# Material to process
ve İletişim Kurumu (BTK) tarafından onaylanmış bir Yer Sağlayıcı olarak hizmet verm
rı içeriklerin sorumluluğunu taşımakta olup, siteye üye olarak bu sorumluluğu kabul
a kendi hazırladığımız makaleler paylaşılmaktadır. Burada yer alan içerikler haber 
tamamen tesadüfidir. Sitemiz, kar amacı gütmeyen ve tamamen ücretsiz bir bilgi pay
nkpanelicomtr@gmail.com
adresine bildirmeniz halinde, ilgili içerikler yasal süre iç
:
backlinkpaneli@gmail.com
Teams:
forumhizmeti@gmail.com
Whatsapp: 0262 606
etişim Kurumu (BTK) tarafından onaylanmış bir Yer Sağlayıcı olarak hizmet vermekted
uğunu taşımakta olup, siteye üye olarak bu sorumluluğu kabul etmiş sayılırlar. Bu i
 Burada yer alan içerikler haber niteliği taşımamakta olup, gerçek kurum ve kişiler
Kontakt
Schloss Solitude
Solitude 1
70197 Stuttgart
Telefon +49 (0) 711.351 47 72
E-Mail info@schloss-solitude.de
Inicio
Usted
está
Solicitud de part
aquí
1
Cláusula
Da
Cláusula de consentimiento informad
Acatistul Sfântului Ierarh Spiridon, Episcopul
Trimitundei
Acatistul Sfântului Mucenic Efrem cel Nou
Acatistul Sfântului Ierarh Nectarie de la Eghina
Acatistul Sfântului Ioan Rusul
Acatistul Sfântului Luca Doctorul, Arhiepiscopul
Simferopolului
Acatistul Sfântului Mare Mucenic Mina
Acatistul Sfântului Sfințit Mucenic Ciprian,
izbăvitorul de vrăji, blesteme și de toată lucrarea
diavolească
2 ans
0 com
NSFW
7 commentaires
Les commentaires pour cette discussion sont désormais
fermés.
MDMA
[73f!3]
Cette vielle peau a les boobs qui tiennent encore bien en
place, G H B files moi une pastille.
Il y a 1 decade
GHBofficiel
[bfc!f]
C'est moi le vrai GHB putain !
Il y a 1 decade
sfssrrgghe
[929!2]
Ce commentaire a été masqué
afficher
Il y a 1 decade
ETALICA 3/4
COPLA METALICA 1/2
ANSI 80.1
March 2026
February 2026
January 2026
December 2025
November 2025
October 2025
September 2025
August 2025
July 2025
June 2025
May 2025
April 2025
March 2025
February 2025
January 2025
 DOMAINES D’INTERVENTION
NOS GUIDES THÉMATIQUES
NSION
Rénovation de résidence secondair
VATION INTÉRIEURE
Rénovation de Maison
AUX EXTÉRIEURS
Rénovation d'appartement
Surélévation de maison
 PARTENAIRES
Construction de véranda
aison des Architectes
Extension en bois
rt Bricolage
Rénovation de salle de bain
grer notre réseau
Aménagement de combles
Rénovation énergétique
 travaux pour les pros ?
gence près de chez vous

# Work instructions
From the data above, reproduce word for word the lines running from the line with "C'est moi le vrai GHB putain !" to the line with "September 2025", ends included.

# Exercise output
C'est moi le vrai GHB putain !
Il y a 1 decade
sfssrrgghe
[929!2]
Ce commentaire a été masqué
afficher
Il y a 1 decade
ETALICA 3/4
COPLA METALICA 1/2
ANSI 80.1
March 2026
February 2026
January 2026
December 2025
November 2025
October 2025
September 2025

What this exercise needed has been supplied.